You may have noticed at the grocery store, restaurants, gas stations and many other places you go that prices are higher than ever.

Consumer prices have not been this high since 2008.

Many small businesses in Charlotte were already impacted in some way by the pandemic. Now, they’re trying to bring customers back in amidst surging retail prices.

Uptown Cycles is one of the businesses that attracted new clients during the pandemic, as COVID-19 restrictions pushed may people to the great outdoors.

Sales manager Shawna Wood says the hurdle is overcoming supply chain issues.

“There have been a lot of things that are hard to get,” Wood said. “Everything from chains and tires and tubes on up to bicycles.”

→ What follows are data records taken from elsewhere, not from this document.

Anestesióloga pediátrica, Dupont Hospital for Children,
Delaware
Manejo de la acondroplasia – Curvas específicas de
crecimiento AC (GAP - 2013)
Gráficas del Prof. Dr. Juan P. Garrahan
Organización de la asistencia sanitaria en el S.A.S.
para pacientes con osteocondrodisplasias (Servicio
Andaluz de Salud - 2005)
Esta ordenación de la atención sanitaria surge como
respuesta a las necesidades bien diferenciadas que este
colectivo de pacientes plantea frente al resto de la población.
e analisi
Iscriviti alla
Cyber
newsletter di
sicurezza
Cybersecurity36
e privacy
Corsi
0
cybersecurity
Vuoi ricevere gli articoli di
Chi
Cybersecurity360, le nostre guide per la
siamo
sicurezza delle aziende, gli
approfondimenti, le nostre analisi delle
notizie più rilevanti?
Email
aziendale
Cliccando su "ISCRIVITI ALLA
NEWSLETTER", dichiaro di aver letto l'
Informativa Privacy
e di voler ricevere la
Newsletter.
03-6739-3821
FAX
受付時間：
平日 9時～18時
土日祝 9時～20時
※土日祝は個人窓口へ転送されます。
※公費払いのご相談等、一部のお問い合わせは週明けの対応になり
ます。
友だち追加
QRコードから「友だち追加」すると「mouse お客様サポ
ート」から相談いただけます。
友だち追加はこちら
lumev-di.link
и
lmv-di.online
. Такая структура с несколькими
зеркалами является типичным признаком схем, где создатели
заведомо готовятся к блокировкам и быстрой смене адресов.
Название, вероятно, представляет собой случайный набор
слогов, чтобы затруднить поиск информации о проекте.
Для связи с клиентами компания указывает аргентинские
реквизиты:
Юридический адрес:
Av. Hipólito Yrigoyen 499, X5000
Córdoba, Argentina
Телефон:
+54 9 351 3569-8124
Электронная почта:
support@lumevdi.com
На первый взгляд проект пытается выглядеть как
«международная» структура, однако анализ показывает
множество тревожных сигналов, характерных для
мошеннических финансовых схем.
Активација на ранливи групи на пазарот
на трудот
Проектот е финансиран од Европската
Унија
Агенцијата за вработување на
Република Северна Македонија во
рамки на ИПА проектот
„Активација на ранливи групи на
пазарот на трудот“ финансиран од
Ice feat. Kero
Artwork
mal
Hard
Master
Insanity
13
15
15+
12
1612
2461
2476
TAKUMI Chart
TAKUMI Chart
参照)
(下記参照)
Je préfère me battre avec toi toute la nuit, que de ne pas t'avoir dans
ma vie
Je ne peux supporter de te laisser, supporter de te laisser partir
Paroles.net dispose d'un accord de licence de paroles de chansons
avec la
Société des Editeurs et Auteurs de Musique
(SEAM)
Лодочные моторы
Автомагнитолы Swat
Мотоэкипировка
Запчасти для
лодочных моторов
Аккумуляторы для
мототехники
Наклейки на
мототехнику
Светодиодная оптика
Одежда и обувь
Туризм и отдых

As they typically do when supply chains are disrupted, prices are going up seemingly everywhere.

According to The Bureau of Labor Statistics, inflation on all items rose 5 percent from last May. Food away from home went up 4 percent. Used cars and trucks went up almost 30 percent, and airline fares up 24 percent.

“For many people, they’re seeing the end of the pandemic at the same time they haven’t spent as much over the last year, so they have more money to spend,” Certified Financial Planner Bill Dendy told WBTV. “As we all spend money at the same time it tends to push prices up.”

People living in Charlotte say it’s impacting short-term money matters like their grocery runs, and long-term financial decisions like homebuying.

“I wanted to become a homeowner,” Emmanuel Lai said. “I’m still contemplating it but unfortunately, a lot of young professionals are now priced out of the housing market.”

Dendy says it’s not time to panic but it is a good time to take a look at your portfolio and personal finances overall.

“We’re going to find that cost of that mortgage going up, and if you’re carrying monthly credit card debt, the cost is likely to go up,” he said. “This might be a good time to fix that rate, refinancing to pay a fixed level rate that will not go up.”

He says it’s too soon to say whether it’s just a transient event and eventually normal economics will start to play out, or whether this is the beginning of a longer-term problem.